| FRAGMENTO SELECCIONADO |

· · · · ·

Esa destitución de Dilma vía maniobras parlamentarias, apoyadas por medidas judiciales y amplia difusión en los grandes medios de comunicación de las protestas callejeras organizadas por los aparatos de ultraderecha en la sociedad civil constituyó el primer acto de un golpe de Estado de nuevo tipo.

El grado de devastación social (desempleo galopante, crecimiento de la miseria, crisis en los servicios públicos, etc.) y la impopularidad de las medidas de austeridad del gobierno de Temer, entre tanto, no dejaron espacio para que los partidos políticos tradicionales de la clase dominante pudieran crear una alternativa electoral fuerte para  el pleito de 2018. Eso se reflejó en las encuestas que señalaban, a lo largo de todo el primer semestre de 2018, una mayoría de intenciones de voto por el ex-presidente Lula da Silva, candidato del PT. Para alejar la posibilidad de una victoria electoral petista fue acelerado un segundo acto del golpe, con la condena en tiempo récord en segunda instancia y la prisión de Lula, por una acusación de corrupción con pruebas muy frágiles.

Sin embargo, incluso con Lula impedido de competir, las candidaturas de los partidos del orden no se hicieron viables electoralmente y Bolsonaro avanzó en el vacío creado por la crisis de legitimidad abierta por el golpe. Reivindicó las movilizaciones anticorrupción y antiPT, presentándose como un outsider, a pesar de haber ocupado una banca en el parlamento hace prácticamente tres décadas, electo por diferentes partidos, todos involucrados en los escándalos de corrupción. Y acabó por retirar todas las frágiles máscaras de neutralidad del poder judicial después de las elecciones, al nombrar para el Ministerio de Justicia el juez que condenó a Lula, entonces candidato favorito en las encuestas electorales.

Una combinación de crisis en el plano económico, político y social, en la cual la legitimidad de un determinado patrón de dominación de clases se ve profundamente conmocionada, fue explicada por Antonio Gramsci a partir de la categoría de análisis «crisis orgánica» (a la cual está asociada la idea de «crisis de hegemonía»). En el Cuaderno 13 de sus escritos carcelarios, Gramsci define así la crisis orgánica:

En un cierto punto de su vida histórica, los grupos sociales se separan de sus partidos tradicionales, es decir, los partidos tradicionales en aquella dada forma organizativa, con aquellos determinados hombres que se constituyen, representan y dirigen, no son más reconocidos como su expresión por su clase o fracción de clase. Cuando se verifican estas crisis, la situación inmediata se torna delicada y peligrosa, pues se abre el campo a las soluciones de fuerza, a la actividad de potencias ocultas representadas por los hombres providenciales o carismáticos [1].

Retrocediendo en el tiempo

Para situar las formas de enfrentamiento de la crisis orgánica por parte de la clase dominante, puede ser útil evaluar procesos de larga duración, más allá de aspectos coyunturales y elementos del período reciente.

· · · · ·

| FILAS PROPORCIONADAS |
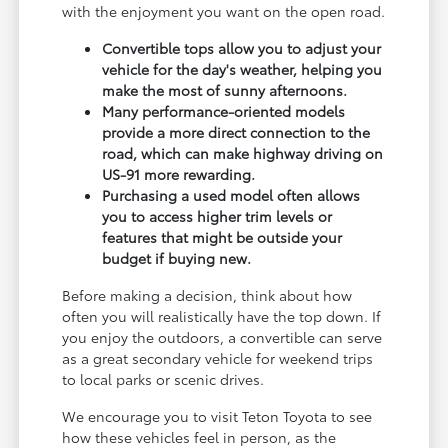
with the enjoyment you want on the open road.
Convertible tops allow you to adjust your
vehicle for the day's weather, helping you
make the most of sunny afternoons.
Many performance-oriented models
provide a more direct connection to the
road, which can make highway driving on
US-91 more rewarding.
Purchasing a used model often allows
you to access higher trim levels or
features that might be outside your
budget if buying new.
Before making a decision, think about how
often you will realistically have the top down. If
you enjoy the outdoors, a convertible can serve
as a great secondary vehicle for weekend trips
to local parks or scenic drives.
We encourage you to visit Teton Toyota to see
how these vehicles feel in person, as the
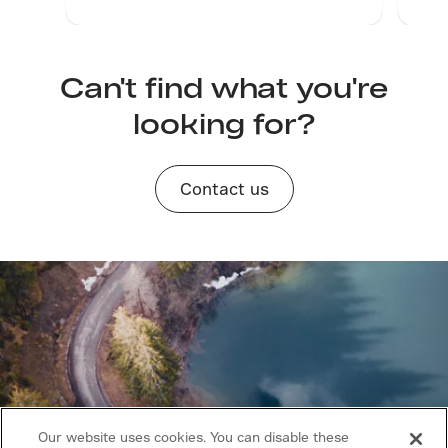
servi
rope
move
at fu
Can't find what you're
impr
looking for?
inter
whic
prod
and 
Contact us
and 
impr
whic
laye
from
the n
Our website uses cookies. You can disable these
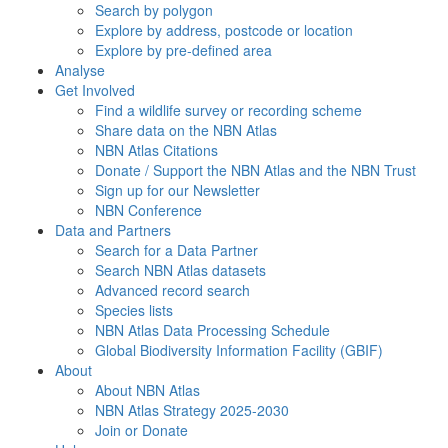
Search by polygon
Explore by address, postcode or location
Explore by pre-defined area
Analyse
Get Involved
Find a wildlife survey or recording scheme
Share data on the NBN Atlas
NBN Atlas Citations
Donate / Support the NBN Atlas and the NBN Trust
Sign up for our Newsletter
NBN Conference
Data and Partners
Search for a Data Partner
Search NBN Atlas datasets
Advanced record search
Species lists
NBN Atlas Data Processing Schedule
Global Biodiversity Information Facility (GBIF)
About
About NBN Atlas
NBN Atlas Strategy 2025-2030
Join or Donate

· · · · ·

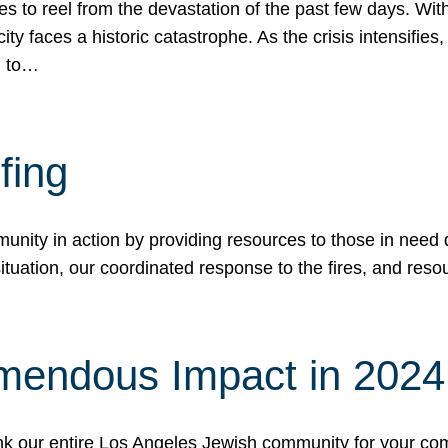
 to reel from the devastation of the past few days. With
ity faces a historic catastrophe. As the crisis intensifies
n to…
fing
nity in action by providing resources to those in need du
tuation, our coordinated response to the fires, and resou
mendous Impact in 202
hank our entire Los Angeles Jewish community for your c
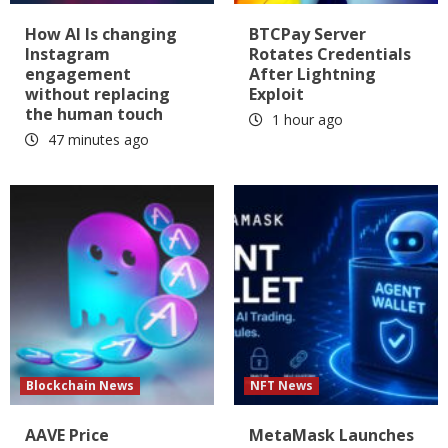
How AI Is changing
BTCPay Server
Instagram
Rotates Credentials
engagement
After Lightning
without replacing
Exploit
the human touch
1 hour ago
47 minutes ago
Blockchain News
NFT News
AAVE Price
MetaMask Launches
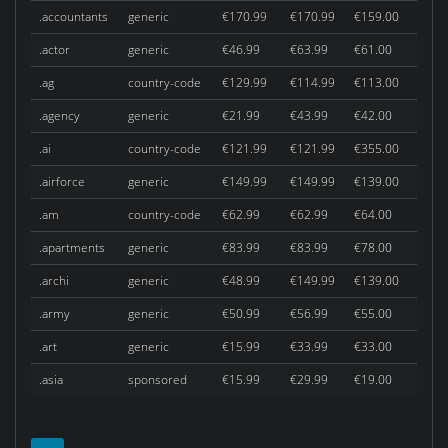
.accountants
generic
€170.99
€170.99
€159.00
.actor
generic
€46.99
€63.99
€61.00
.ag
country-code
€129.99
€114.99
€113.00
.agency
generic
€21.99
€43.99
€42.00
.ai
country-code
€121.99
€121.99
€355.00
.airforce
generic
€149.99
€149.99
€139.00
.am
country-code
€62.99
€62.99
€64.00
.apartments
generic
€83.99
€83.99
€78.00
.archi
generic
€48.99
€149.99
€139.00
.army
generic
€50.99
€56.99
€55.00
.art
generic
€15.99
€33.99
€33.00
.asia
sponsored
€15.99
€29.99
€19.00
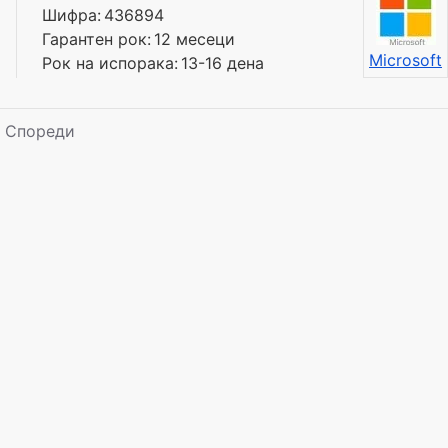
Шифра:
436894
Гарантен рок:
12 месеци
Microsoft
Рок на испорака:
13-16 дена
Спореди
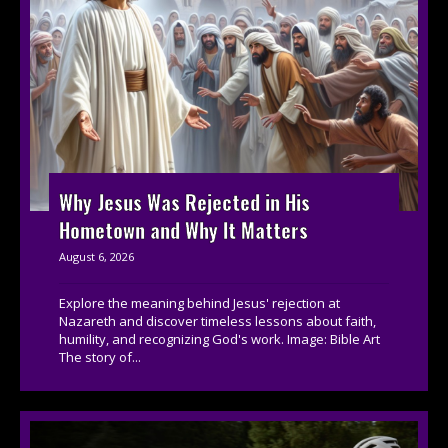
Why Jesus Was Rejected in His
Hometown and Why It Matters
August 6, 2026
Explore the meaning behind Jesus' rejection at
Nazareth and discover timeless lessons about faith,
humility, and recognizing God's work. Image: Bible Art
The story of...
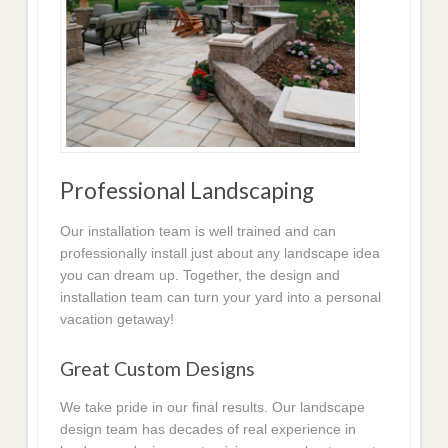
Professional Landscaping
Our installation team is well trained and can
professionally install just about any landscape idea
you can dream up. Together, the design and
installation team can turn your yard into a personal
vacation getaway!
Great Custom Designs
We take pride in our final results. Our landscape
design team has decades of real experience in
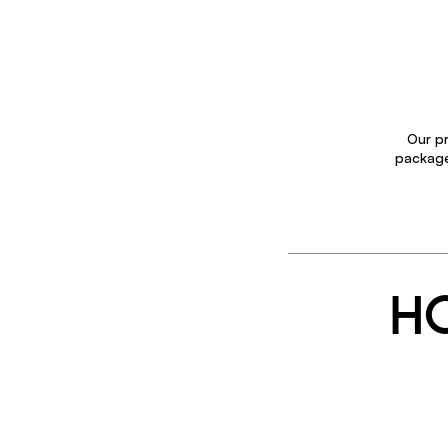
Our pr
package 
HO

· · · · ·

| INSTRUCCIONES DE TRABAJO |
[A] Transcriba del fragmento seleccionado el tramo que va desde "El grado de" hasta "pruebas muy frágiles.", ambos incluidos.
[B] Enumere todas las personas que el fragmento seleccionado menciona por su nombre.
[C] Reescriba en forma de lista el párrafo del fragmento seleccionado que comienza con "Sin embargo, incluso con Lula impedido de competir" y conserve sus datos principales.

| LISTA DE SOLUCIONES |
[A]
El grado de devastación social (desempleo galopante, crecimiento de la miseria, crisis en los servicios públicos, etc.) y la impopularidad de las medidas de austeridad del gobierno de Temer, entre tanto, no dejaron espacio para que los partidos políticos tradicionales de la clase dominante pudieran crear una alternativa electoral fuerte para  el pleito de 2018. Eso se reflejó en las encuestas que señalaban, a lo largo de todo el primer semestre de 2018, una mayoría de intenciones de voto por el ex-presidente Lula da Silva, candidato del PT. Para alejar la posibilidad de una victoria electoral petista fue acelerado un segundo acto del golpe, con la condena en tiempo récord en segunda instancia y la prisión de Lula, por una acusación de corrupción con pruebas muy frágiles.

[B]
- Dilma
- Temer
- Lula da Silva
- Bolsonaro
- Antonio Gramsci

[C]
- Aun con Lula impedido de competir, las candidaturas de los partidos del orden no resultaron viables electoralmente.
- Bolsonaro avanzó en el vacío creado por la crisis de legitimidad que abrió el golpe.
- Reivindicó las movilizaciones anticorrupción y antiPT y se presentó como outsider. Sin embargo, había ocupado una banca en el parlamento hace prácticamente tres décadas y fue electo por diferentes partidos, todos involucrados en escándalos de corrupción.
- Después de las elecciones nombró para el Ministerio de Justicia al juez que condenó a Lula, entonces favorito en las encuestas, y así retiró las frágiles máscaras de neutralidad del poder judicial.